列出下面这篇 Problem 1034 解题帖的代码里用 #include 引入的所有头文件。

文档摘录 -
/---

Posted by witstorm at 2018-01-22 18:38:27 on Problem 1034

思路：1、计算每段路上狗能够在规定条件下访问到的兴趣点，存储之；
2、对可访问的兴趣点少的路段优先访问，然后把取到的兴趣点从其他路段中剔除

为什么这么做，道理很简单，因为选择少所以优先取喽，虽然感觉不太对，但是AC了，附代码。

#include<iostream>
#include<stdio.h>
#include<string.h>
#include<algorithm>
#include<math.h>
struct point{
	int x, y;
};

point master[101];
int n;
point interesting_place[101];
int m;
point result[202];
int visited[202];

struct node{
	int number;
	int seq[101];
	int count;
};
node acc[101];

bool cmp(const node a, const node b)
{
	return a.count > b.count;
}

int main()
{
	float distance_dog, distance_master;
	int count = 0;
	scanf("%d%d", &n, &m);
	for (int i = 0; i < n; ++i)
	{
		scanf("%d%d", &(master[i].x), &(master[i].y));
	}
	for (int i = 0; i < m; ++i)
	{
		scanf("%d%d", &(interesting_place[i].x), &(interesting_place[i].y));
	}
	for (int i = 0; i < n - 1; ++i)
	{
		distance_master = (master[i].x - master[i + 1].x) * (master[i].x - master[i + 1].x)
			+ (master[i].y - master[i + 1].y) * (master[i].y - master[i + 1].y);
		distance_master = sqrt(distance_master);
		acc[i].count = 0;
		acc[i].number = i;
		for (int j = 0; j < m; ++j)
		{
			distance_dog = sqrt((master[i].x - interesting_place[j].x) * (master[i].x - interesting_place[j].x)
				+ (master[i].y - interesting_place[j].y) * (master[i].y - interesting_place[j].y))
				+ sqrt((master[i + 1].x - interesting_place[j].x) * (master[i + 1].x - interesting_place[j].x)

\---

所示记录 -

/---

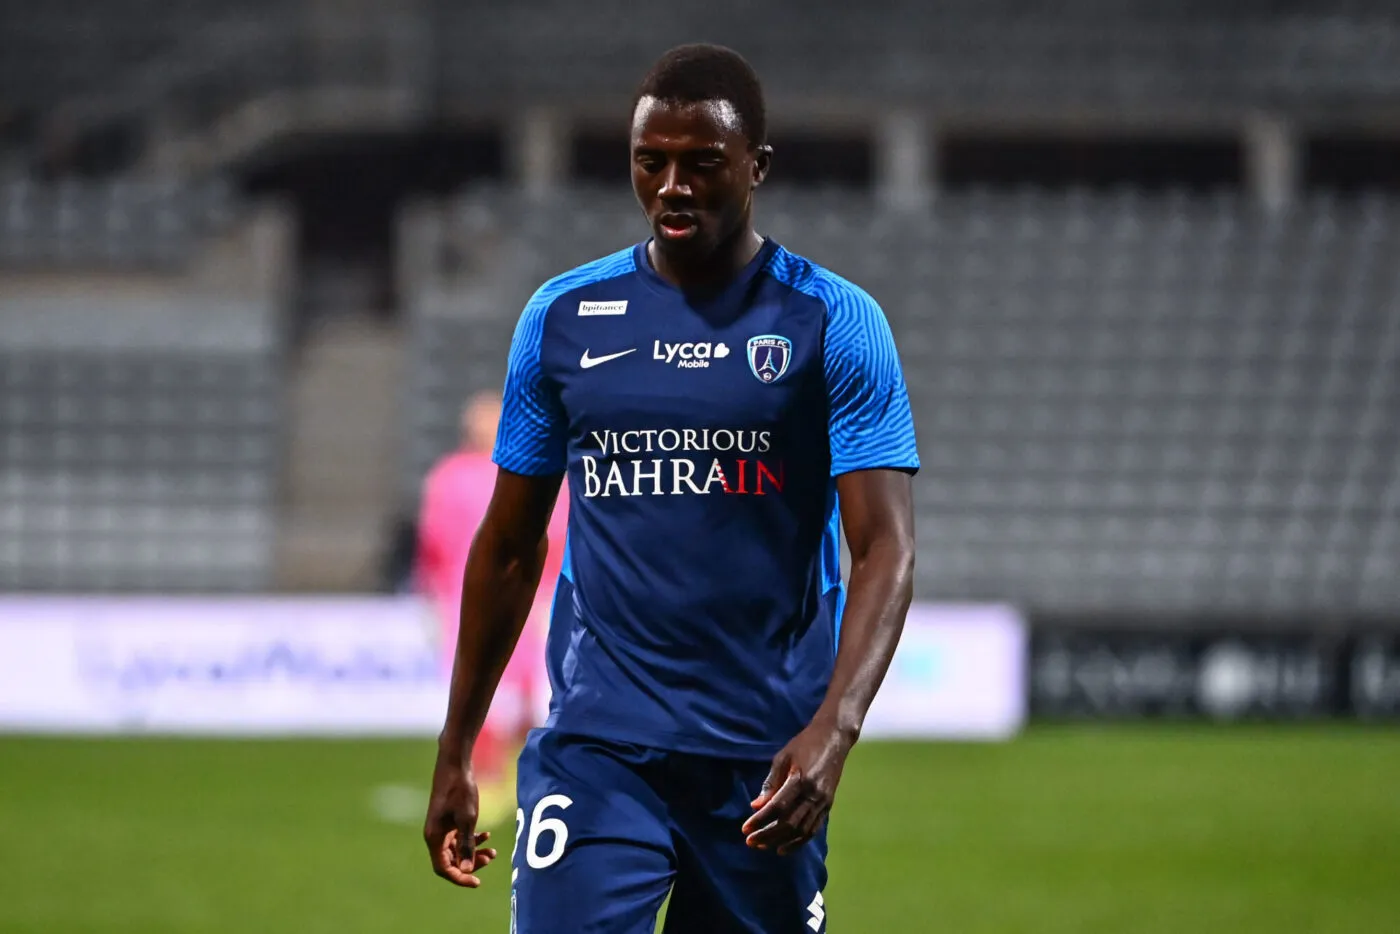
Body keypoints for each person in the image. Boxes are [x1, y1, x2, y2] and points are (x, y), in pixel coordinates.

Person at [424, 43, 918, 933]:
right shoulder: (562, 318)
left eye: (703, 163)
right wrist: (457, 748)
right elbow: (506, 547)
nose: (672, 186)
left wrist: (833, 732)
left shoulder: (835, 322)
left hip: (766, 757)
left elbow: (884, 545)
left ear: (757, 167)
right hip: (598, 742)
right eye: (651, 161)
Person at [416, 390, 567, 827]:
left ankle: (523, 776)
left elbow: (558, 530)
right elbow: (433, 542)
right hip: (463, 596)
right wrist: (431, 594)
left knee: (529, 690)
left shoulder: (530, 467)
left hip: (531, 593)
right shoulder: (450, 475)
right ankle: (485, 776)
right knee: (482, 685)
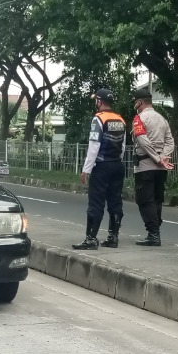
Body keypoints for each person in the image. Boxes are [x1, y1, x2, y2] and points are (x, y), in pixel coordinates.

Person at [72, 88, 127, 250]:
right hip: (117, 165)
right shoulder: (120, 119)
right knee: (115, 202)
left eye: (96, 100)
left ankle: (91, 239)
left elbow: (94, 146)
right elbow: (122, 147)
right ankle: (113, 237)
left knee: (96, 202)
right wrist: (117, 161)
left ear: (100, 102)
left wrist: (86, 169)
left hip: (102, 166)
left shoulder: (98, 119)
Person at [130, 85, 175, 247]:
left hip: (145, 166)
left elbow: (143, 141)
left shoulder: (138, 119)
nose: (134, 105)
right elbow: (170, 142)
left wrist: (157, 158)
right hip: (160, 169)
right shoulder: (162, 119)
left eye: (135, 102)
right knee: (156, 199)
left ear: (140, 102)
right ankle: (155, 232)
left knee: (144, 200)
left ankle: (153, 234)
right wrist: (163, 157)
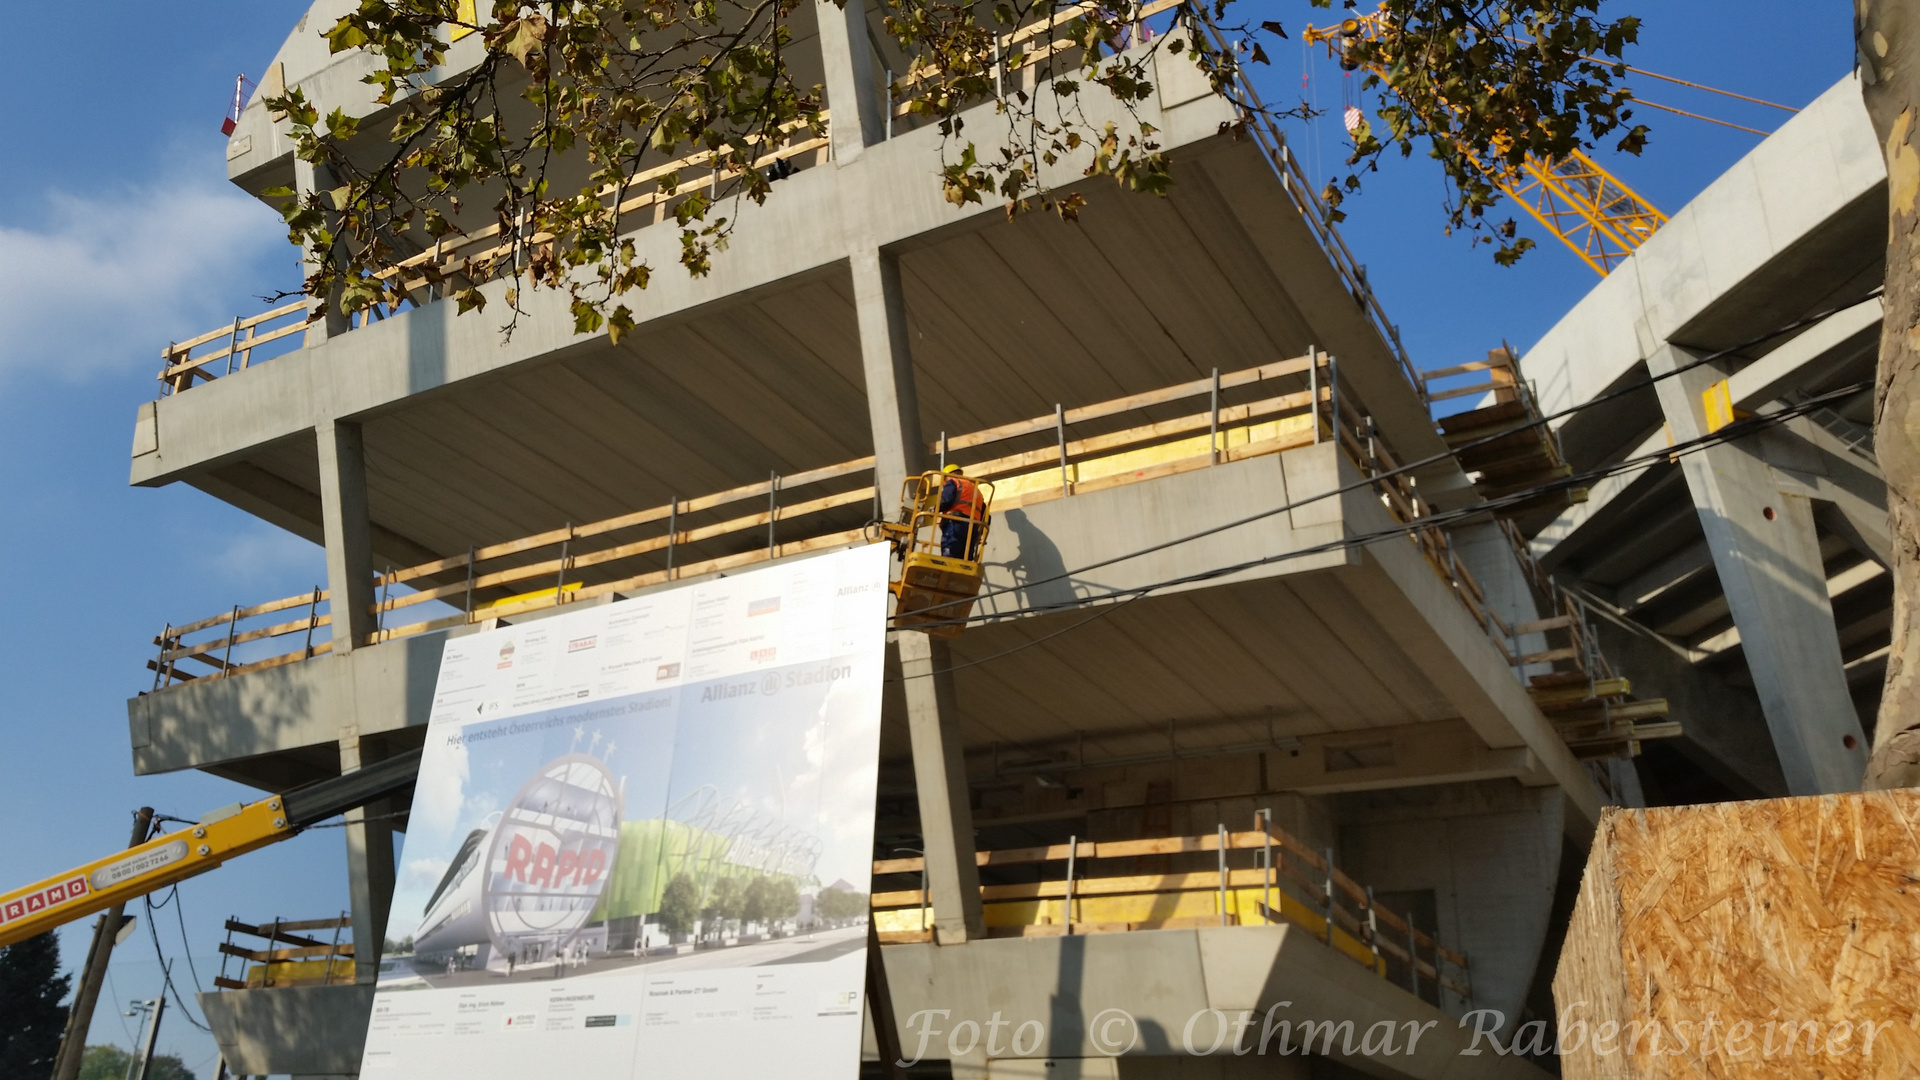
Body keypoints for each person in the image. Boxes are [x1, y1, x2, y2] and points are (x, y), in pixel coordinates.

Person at [937, 464, 985, 560]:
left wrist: (935, 509)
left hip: (956, 525)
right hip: (973, 528)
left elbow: (946, 501)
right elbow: (985, 514)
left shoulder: (953, 482)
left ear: (948, 475)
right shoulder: (976, 490)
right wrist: (980, 533)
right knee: (965, 559)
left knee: (949, 556)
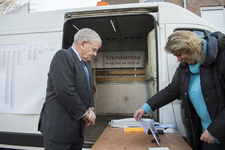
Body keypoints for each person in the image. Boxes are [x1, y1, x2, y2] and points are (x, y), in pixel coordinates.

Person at [133, 30, 225, 150]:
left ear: (191, 47)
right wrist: (145, 108)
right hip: (206, 133)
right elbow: (171, 90)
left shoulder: (221, 58)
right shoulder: (185, 67)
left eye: (179, 54)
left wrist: (214, 131)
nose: (178, 59)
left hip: (217, 132)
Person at [38, 28, 102, 150]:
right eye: (94, 50)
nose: (95, 54)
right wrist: (84, 114)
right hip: (59, 130)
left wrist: (90, 107)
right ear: (83, 44)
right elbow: (65, 90)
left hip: (77, 131)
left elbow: (89, 90)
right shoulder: (63, 56)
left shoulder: (86, 65)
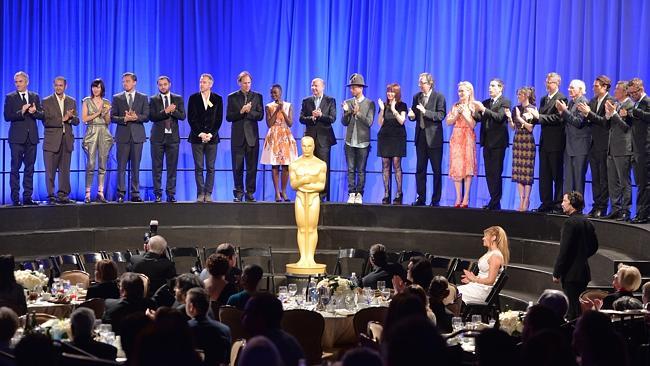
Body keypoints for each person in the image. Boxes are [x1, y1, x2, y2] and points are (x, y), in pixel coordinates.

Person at [552, 191, 599, 320]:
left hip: (571, 275)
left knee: (573, 312)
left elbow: (564, 251)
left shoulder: (569, 223)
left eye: (564, 201)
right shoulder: (587, 222)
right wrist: (581, 256)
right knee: (579, 308)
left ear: (572, 204)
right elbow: (594, 246)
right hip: (583, 273)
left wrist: (557, 273)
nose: (562, 204)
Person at [529, 72, 568, 213]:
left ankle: (558, 204)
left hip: (556, 142)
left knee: (557, 174)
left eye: (550, 82)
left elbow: (558, 118)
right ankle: (546, 202)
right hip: (544, 142)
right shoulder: (544, 99)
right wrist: (530, 117)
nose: (547, 84)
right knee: (544, 174)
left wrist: (538, 117)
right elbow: (540, 117)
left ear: (557, 83)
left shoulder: (562, 98)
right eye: (546, 81)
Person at [287, 136, 327, 273]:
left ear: (314, 146)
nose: (307, 149)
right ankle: (303, 257)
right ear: (301, 146)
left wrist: (305, 185)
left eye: (309, 146)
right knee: (302, 228)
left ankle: (311, 257)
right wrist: (305, 180)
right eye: (304, 146)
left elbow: (321, 185)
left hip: (314, 198)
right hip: (300, 197)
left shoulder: (321, 164)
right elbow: (293, 184)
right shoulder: (294, 164)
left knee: (312, 228)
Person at [3, 71, 44, 206]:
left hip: (31, 138)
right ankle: (15, 198)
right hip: (16, 139)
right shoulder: (10, 97)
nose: (18, 84)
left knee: (30, 168)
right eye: (16, 82)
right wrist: (22, 111)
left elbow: (41, 115)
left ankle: (27, 197)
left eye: (20, 81)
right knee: (15, 168)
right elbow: (7, 116)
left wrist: (34, 112)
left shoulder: (35, 96)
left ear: (27, 82)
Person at [408, 73, 447, 207]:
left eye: (422, 82)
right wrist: (412, 116)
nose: (420, 85)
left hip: (434, 139)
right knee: (420, 169)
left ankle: (435, 200)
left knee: (436, 170)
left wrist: (425, 112)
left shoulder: (439, 97)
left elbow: (441, 115)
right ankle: (421, 198)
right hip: (421, 138)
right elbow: (413, 114)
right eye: (419, 83)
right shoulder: (416, 97)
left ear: (430, 83)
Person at [111, 72, 149, 203]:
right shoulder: (117, 98)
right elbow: (112, 117)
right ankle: (120, 193)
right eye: (123, 81)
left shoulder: (143, 97)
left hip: (137, 137)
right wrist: (124, 119)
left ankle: (135, 193)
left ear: (134, 82)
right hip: (122, 137)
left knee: (135, 167)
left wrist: (136, 117)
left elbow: (146, 116)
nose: (125, 84)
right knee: (121, 167)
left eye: (127, 81)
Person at [579, 75, 614, 218]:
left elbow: (605, 122)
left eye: (596, 86)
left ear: (604, 87)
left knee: (603, 177)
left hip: (604, 144)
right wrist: (585, 115)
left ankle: (603, 206)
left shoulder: (610, 101)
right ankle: (595, 205)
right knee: (595, 177)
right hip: (592, 144)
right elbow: (590, 120)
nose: (594, 88)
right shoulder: (593, 101)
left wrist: (589, 114)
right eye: (593, 86)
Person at [473, 78, 511, 210]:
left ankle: (495, 201)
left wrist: (484, 109)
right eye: (490, 86)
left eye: (493, 86)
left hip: (498, 142)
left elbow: (500, 117)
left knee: (496, 172)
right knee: (489, 173)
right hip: (487, 142)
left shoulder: (505, 102)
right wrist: (474, 110)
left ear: (500, 88)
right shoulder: (485, 102)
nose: (490, 88)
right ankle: (494, 201)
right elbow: (478, 118)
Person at [226, 71, 264, 203]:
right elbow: (229, 117)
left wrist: (249, 112)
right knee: (237, 167)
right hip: (238, 138)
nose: (247, 85)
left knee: (252, 167)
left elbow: (260, 116)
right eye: (244, 83)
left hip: (252, 137)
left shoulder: (257, 96)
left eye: (249, 82)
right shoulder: (232, 97)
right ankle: (238, 192)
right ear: (239, 83)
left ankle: (250, 192)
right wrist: (241, 111)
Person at [40, 76, 78, 205]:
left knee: (65, 170)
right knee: (50, 171)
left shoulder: (71, 101)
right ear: (53, 86)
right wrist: (63, 118)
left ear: (65, 86)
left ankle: (63, 195)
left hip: (66, 141)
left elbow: (77, 121)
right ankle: (51, 196)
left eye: (61, 85)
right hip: (51, 141)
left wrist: (71, 118)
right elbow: (46, 121)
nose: (58, 87)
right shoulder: (46, 101)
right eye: (56, 85)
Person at [298, 78, 337, 202]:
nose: (314, 88)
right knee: (309, 168)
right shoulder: (306, 101)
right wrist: (312, 118)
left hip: (324, 139)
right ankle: (310, 193)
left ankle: (323, 195)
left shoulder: (330, 100)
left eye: (316, 86)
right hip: (310, 139)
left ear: (323, 87)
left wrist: (321, 116)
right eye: (312, 86)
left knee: (323, 168)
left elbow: (332, 118)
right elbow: (301, 118)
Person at [149, 76, 186, 203]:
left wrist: (173, 111)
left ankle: (171, 194)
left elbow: (182, 116)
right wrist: (165, 111)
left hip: (173, 138)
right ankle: (158, 194)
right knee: (157, 167)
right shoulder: (153, 99)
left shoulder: (178, 98)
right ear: (158, 86)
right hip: (157, 138)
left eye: (165, 84)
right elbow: (152, 117)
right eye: (160, 85)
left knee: (172, 168)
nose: (163, 87)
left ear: (169, 84)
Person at [187, 73, 223, 203]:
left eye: (204, 82)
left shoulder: (217, 99)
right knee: (199, 167)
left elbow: (218, 119)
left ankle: (208, 193)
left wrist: (211, 134)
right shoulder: (193, 98)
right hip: (197, 138)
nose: (201, 84)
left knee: (210, 167)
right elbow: (191, 118)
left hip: (212, 139)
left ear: (211, 84)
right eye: (201, 82)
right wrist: (200, 133)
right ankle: (200, 193)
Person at [242, 293, 304, 366]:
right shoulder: (291, 342)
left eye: (248, 312)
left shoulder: (260, 347)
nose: (243, 317)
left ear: (260, 317)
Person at [603, 81, 634, 221]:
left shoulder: (630, 105)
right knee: (613, 181)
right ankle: (615, 208)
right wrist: (609, 114)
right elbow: (608, 125)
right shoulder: (616, 104)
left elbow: (626, 127)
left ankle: (625, 210)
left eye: (617, 89)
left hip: (623, 149)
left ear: (625, 91)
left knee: (624, 182)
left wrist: (614, 113)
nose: (615, 91)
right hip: (612, 148)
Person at [260, 84, 298, 202]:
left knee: (286, 165)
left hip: (285, 135)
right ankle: (277, 193)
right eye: (272, 93)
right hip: (274, 136)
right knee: (275, 165)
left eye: (275, 93)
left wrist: (282, 110)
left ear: (280, 93)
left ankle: (284, 191)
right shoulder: (268, 106)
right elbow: (269, 124)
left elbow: (290, 123)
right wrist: (276, 110)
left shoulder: (288, 105)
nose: (273, 95)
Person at [342, 73, 375, 204]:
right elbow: (344, 122)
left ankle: (359, 193)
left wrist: (358, 113)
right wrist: (348, 111)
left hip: (363, 142)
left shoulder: (369, 103)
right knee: (350, 169)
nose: (352, 90)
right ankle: (351, 193)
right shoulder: (348, 102)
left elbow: (369, 122)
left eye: (354, 87)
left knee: (361, 169)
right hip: (349, 141)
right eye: (351, 88)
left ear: (361, 88)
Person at [446, 81, 478, 208]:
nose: (460, 93)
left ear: (469, 91)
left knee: (468, 168)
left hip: (468, 137)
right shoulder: (456, 105)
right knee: (457, 167)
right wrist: (457, 114)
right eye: (459, 91)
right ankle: (458, 196)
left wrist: (464, 114)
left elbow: (473, 124)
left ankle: (466, 197)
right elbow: (448, 121)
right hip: (457, 137)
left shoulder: (473, 106)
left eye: (463, 91)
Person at [457, 226, 509, 303]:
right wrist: (472, 280)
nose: (483, 238)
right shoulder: (490, 253)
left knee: (452, 293)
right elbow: (484, 275)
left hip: (483, 291)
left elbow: (490, 280)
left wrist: (474, 279)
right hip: (478, 287)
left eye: (485, 236)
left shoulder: (496, 256)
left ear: (493, 238)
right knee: (450, 291)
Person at [81, 78, 113, 203]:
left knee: (102, 163)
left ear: (102, 89)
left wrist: (105, 113)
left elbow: (108, 121)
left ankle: (100, 192)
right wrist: (98, 112)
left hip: (104, 133)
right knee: (90, 164)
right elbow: (84, 119)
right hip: (92, 132)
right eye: (94, 87)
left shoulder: (106, 102)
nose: (96, 89)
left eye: (98, 87)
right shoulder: (86, 101)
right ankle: (87, 194)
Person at [504, 86, 536, 211]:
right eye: (517, 95)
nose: (518, 97)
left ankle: (527, 199)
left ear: (526, 96)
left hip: (527, 141)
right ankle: (521, 198)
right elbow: (513, 127)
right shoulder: (515, 109)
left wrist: (519, 118)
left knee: (527, 172)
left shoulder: (532, 109)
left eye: (520, 95)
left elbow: (530, 128)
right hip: (518, 140)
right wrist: (510, 118)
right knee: (518, 171)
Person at [558, 79, 591, 195]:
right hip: (569, 145)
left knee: (578, 179)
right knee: (568, 179)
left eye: (572, 88)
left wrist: (564, 111)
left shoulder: (584, 102)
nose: (569, 89)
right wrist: (563, 112)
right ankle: (567, 206)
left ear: (580, 90)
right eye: (569, 87)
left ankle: (578, 207)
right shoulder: (572, 102)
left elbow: (578, 122)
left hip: (580, 146)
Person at [377, 83, 408, 204]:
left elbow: (402, 121)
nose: (389, 94)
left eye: (392, 92)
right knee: (385, 164)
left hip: (398, 137)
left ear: (397, 93)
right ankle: (386, 193)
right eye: (388, 91)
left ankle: (399, 193)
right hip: (385, 137)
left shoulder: (402, 105)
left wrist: (394, 109)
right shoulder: (383, 105)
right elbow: (380, 123)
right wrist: (382, 110)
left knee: (396, 163)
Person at [185, 288, 231, 366]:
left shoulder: (185, 329)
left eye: (186, 302)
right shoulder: (225, 329)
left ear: (191, 306)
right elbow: (226, 361)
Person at [627, 78, 650, 224]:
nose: (630, 96)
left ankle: (642, 214)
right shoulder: (637, 103)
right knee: (641, 182)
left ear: (640, 90)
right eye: (629, 94)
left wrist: (635, 112)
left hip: (645, 149)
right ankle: (643, 212)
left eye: (632, 93)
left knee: (644, 183)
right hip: (636, 149)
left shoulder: (647, 102)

\---

练习答案 -
iostream、stdio.h、string.h、algorithm、math.h